"""

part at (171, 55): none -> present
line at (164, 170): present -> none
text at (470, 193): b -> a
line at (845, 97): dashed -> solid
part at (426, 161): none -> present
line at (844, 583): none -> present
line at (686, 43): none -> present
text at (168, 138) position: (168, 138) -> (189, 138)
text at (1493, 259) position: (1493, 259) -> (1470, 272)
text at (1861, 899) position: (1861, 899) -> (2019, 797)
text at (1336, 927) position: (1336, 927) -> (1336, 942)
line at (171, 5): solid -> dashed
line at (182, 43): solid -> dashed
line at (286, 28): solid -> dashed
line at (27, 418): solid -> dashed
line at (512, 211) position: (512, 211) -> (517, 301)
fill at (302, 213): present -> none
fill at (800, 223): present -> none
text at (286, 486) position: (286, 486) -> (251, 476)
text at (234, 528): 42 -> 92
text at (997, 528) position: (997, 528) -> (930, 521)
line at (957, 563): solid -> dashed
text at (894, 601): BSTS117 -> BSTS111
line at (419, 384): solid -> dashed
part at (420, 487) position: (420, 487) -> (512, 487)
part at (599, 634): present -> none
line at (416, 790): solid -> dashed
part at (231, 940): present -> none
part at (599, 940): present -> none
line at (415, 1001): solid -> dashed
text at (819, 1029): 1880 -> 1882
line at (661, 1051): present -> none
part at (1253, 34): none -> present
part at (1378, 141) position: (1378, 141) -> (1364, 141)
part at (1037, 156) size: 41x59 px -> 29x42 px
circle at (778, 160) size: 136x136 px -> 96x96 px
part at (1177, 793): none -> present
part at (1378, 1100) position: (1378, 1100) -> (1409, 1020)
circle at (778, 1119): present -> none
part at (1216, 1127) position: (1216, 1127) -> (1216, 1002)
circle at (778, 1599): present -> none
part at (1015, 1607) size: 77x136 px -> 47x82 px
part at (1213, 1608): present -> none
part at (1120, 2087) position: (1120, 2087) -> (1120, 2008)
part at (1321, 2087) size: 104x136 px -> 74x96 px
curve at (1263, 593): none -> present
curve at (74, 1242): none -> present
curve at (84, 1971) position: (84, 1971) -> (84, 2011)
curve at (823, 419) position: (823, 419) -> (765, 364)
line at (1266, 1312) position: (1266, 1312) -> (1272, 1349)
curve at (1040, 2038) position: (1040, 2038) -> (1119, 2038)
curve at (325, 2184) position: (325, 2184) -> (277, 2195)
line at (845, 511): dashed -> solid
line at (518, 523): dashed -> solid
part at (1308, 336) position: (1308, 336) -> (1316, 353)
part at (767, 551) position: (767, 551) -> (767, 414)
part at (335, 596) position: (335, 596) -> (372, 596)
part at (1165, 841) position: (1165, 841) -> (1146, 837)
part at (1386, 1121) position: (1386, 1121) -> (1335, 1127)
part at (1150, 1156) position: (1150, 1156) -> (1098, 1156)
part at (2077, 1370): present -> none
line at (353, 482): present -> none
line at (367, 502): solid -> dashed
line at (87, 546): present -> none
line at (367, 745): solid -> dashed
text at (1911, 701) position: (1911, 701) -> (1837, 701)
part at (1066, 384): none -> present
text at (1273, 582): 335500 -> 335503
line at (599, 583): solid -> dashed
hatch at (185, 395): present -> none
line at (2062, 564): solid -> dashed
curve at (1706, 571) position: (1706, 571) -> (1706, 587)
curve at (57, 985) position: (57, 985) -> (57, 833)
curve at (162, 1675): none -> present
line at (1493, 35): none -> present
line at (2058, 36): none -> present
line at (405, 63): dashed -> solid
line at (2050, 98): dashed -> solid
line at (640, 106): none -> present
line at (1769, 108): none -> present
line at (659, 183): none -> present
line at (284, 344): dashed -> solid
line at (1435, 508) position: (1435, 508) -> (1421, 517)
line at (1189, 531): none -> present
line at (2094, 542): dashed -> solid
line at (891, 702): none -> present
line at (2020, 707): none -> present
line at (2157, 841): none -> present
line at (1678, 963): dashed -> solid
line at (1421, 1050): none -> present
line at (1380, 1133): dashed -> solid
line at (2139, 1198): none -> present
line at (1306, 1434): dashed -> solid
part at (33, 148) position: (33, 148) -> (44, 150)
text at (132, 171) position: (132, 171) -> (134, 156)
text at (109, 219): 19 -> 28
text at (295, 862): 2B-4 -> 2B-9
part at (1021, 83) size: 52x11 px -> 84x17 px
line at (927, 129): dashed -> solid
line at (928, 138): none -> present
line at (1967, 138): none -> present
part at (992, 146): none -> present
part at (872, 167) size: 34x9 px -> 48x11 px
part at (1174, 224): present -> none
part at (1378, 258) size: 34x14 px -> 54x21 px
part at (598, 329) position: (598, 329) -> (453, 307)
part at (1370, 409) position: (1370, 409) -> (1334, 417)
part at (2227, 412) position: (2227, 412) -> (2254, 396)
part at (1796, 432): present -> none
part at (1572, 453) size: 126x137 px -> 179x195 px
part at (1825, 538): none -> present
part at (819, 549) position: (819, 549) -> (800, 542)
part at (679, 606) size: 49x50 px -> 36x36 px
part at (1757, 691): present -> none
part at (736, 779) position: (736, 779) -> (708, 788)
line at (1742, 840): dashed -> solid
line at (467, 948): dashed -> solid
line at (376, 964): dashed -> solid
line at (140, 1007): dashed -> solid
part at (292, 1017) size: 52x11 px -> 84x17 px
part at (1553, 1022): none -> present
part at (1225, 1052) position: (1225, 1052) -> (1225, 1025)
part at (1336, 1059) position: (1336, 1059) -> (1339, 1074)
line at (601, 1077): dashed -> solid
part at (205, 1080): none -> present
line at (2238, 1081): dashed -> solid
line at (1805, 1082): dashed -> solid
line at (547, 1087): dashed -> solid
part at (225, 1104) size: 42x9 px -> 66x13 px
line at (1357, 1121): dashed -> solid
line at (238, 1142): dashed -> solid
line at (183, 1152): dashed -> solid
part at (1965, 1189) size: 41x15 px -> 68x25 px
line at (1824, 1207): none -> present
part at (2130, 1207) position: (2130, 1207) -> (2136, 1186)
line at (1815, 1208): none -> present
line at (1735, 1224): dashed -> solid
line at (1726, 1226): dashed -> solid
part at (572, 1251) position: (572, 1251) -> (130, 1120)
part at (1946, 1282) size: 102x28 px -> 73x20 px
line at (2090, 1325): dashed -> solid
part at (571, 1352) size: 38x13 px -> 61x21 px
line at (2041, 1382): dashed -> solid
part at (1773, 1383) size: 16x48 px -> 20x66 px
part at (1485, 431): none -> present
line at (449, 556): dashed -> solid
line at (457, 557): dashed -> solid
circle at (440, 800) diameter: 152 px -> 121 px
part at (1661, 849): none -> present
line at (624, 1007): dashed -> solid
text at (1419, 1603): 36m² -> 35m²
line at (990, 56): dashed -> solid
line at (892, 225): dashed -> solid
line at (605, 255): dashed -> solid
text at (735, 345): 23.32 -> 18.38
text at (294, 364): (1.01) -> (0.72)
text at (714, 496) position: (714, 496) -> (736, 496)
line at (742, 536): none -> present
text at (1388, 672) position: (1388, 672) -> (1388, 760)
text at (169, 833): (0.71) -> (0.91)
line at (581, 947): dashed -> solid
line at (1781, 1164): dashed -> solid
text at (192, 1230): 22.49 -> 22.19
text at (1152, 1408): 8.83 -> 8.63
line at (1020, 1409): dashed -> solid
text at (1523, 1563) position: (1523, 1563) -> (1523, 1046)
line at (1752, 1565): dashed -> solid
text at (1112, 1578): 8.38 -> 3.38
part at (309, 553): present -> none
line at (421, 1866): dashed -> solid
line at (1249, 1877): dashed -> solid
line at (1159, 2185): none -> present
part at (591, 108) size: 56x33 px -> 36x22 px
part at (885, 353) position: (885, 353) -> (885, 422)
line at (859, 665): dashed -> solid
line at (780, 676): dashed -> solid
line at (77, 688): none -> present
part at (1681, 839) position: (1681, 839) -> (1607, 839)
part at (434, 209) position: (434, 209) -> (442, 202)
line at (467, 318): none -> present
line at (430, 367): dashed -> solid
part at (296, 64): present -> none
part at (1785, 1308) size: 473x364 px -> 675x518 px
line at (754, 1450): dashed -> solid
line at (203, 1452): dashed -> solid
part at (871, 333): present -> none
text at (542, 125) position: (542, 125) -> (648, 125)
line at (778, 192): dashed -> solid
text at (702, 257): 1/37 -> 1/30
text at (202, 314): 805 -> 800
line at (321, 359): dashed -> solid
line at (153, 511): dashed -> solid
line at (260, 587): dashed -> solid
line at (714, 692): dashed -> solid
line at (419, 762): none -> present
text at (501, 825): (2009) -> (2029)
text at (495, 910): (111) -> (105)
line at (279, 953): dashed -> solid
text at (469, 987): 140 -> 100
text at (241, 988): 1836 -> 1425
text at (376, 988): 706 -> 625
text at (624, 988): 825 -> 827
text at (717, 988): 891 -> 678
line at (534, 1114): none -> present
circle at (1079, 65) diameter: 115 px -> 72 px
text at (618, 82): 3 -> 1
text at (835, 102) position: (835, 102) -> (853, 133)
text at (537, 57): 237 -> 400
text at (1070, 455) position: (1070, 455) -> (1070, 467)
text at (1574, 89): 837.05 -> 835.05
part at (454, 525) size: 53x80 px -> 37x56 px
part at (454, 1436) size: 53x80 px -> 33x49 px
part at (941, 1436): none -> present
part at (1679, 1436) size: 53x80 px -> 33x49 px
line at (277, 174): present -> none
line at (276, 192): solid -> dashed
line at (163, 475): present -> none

"""

Exercise task
Reproduce the lines verbatim, starting at the first one and stopping after the line that contains "part at (1321, 2087)".

Task output
part at (171, 55): none -> present
line at (164, 170): present -> none
text at (470, 193): b -> a
line at (845, 97): dashed -> solid
part at (426, 161): none -> present
line at (844, 583): none -> present
line at (686, 43): none -> present
text at (168, 138) position: (168, 138) -> (189, 138)
text at (1493, 259) position: (1493, 259) -> (1470, 272)
text at (1861, 899) position: (1861, 899) -> (2019, 797)
text at (1336, 927) position: (1336, 927) -> (1336, 942)
line at (171, 5): solid -> dashed
line at (182, 43): solid -> dashed
line at (286, 28): solid -> dashed
line at (27, 418): solid -> dashed
line at (512, 211) position: (512, 211) -> (517, 301)
fill at (302, 213): present -> none
fill at (800, 223): present -> none
text at (286, 486) position: (286, 486) -> (251, 476)
text at (234, 528): 42 -> 92
text at (997, 528) position: (997, 528) -> (930, 521)
line at (957, 563): solid -> dashed
text at (894, 601): BSTS117 -> BSTS111
line at (419, 384): solid -> dashed
part at (420, 487) position: (420, 487) -> (512, 487)
part at (599, 634): present -> none
line at (416, 790): solid -> dashed
part at (231, 940): present -> none
part at (599, 940): present -> none
line at (415, 1001): solid -> dashed
text at (819, 1029): 1880 -> 1882
line at (661, 1051): present -> none
part at (1253, 34): none -> present
part at (1378, 141) position: (1378, 141) -> (1364, 141)
part at (1037, 156) size: 41x59 px -> 29x42 px
circle at (778, 160) size: 136x136 px -> 96x96 px
part at (1177, 793): none -> present
part at (1378, 1100) position: (1378, 1100) -> (1409, 1020)
circle at (778, 1119): present -> none
part at (1216, 1127) position: (1216, 1127) -> (1216, 1002)
circle at (778, 1599): present -> none
part at (1015, 1607) size: 77x136 px -> 47x82 px
part at (1213, 1608): present -> none
part at (1120, 2087) position: (1120, 2087) -> (1120, 2008)
part at (1321, 2087) size: 104x136 px -> 74x96 px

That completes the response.